TEXT SHOWN ::
Stay away from career women

It’s increasingly understood that they’re far more inclined to marital infidelity than the average woman:

Over a five-month period, I talked to almost 100 middle-class professionals, both male and female, who confessed to being unfaithful. What was remarkable was that not one of the women said they felt guilty. And those who believed they might get emotionally involved tried to work out hard-headed strategies of dealing with it.

Women are always attracted to the top dog. This doesn’t mean that they’re necessarily going to do anything about it, but throw a woman into an office environment and she’s going to have an entirely natural desire to mate with the modern equivalent of the tribe leader, or his likely successors. Combine that with the necessary narcissism of a woman who puts her children and household behind her work priorities as well as the all-too-common female ethic of personal happiness uber alles and you have the perfect storm for marital infidelity.

A professional procurer knows who his customers are: He meets each applicant personally and over a drink or two finds out his or her needs and desires. He then provides three carefully chosen individuals at a time for them to chose from. His clients are wide-ranging. “I have all sorts of high-ranking professionals come to me and, recently, far more women. Many of my female clients are psychotherapists. I haven’t a clue why.

TASK :: In the text about career women, what profession do many of the procurer's female clients have?

GIVEN INFORMATION ::
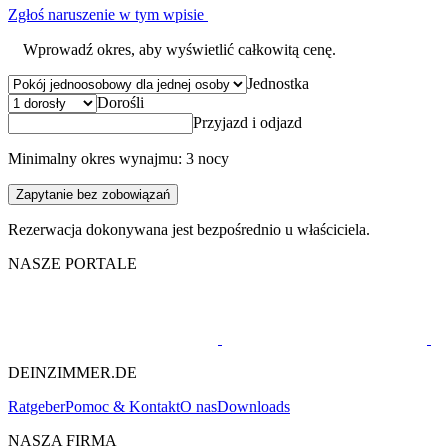
Zgłoś naruszenie w tym wpisie
Wprowadź okres, aby wyświetlić całkowitą cenę.
Jednostka
Dorośli
Przyjazd i odjazd
Minimalny okres wynajmu: 3 nocy
Zapytanie bez zobowiązań
Rezerwacja dokonywana jest bezpośrednio u właściciela.
NASZE PORTALE
DEINZIMMER.DE
Ratgeber
Pomoc & Kontakt
O nas
Downloads
NASZA FIRMA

YOUR RESPONSE :: Many of them are psychotherapists.